The Letters

I have moved a lot in the last few years and for the first time in a long time I have the time and the courage to open boxes that have long been sealed, forgotten, in storage.

I found a box of letters and poems (oh my god, I was horrible) and writing from 35 years ago.  And picture.

Charlie Debbie

That’s me. And Debbie. Decades ago. Brother and sister. Now, we live together, decades later. Brother and sister.

The letters were carefully sorted into banded bundles by author. I had completely forgotten some of these people, and, too, forgotten how obsessive a letter writer I was before email happened and long distance calling disappeared.

Do you remember carbon copies? I made carbons of many of the letters I wrote. Or, COPIED THEM BY HAND!

There are bundles from three men with whom I was obsessed, and one man who was obsessed with me and I am as HORRIFIED by those letters as I am by the poems.

I may never Tweet or write again. Who wants more horrifying shit like that left as record? Of my life.

Also, the letters are FILLED with people’s secrets. I had forgotten how may people confessed to me. Confided in me.

I had also forgotten how certain I was of all I would be.

And, oh dear, never was.

So, I am going to continue being quiet a while. I killed a few social media accounts. I am feeling at loose ends. My chest is tight. I am, well, I am fine. But, I don’t want to talk anymore. I don’t want any more “never was” or “never will be”or bundles of letters or memories of people where the feelings didn’t match and I didn’t know enough to let go. Or, get out.

I. Have. Never. Learned.

 

3 thoughts on “The Letters

  1. Perspective is everything, and it shifts. From day to day it can change. This is just today’s perspective. I hope that you can find more compassion for your tender heart—then, and now.

    We all want to be loved, and sometimes when we lack adequate self-love, we reach a little too far for the love of others. This is a human story. We’ve all done it, and long after we’re gone, people will still be doing it.

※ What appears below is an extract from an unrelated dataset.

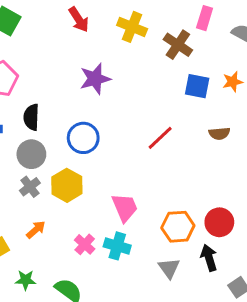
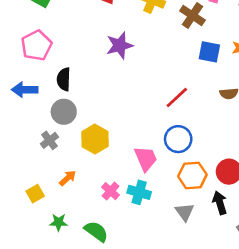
blue circle: (83, 138) -> (178, 139), moved
gray cross: (30, 187) -> (49, 140), moved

    I look back on my own life and see how many times I chased love in all of the wrong people and places. I see how much I lost—how much time and energy that chase has cost me, and how that cost has set me back in the pursuit of my goals.

    But I know I have to forgive myself, as you must also forgive yourself. We all begin our adult lives with different degrees of brokenness—some a lot, some very little. People and circumstances helped us to acquire that damage. Not our fault. And until we learn how to heal the wounds —not a small or simple task—we will do things to ourselves and others that we will later regret. We will blindly thrash and grasp, stumbling through life in a desperate search for love and healing that can only come from within.

    I love the honesty of this post, Charlie. I love the picture of the sweet, vulnerable young man at the top. Please try to remember that there are *reasons* that you did things that you may regret now. There are reasons that you still struggle. No one is more—or less—deserving of compassion, than you. We all deserve forgiveness, in the end. Everything we do comes out of our frightened, broken humanity. Even the worst of us is fighting the same fight that we all fight—to feel well and safe in a world that can be hostile, unforgiving, and lonely.

    Keep up the good fight, Charlie. Try to remember, even in your darkest hours: you *are* loved.

  2. I don’t know who Michelle is BUT I thank her for her words to you and to all of us who need to read them. As always Charlie, I love you. And I miss you.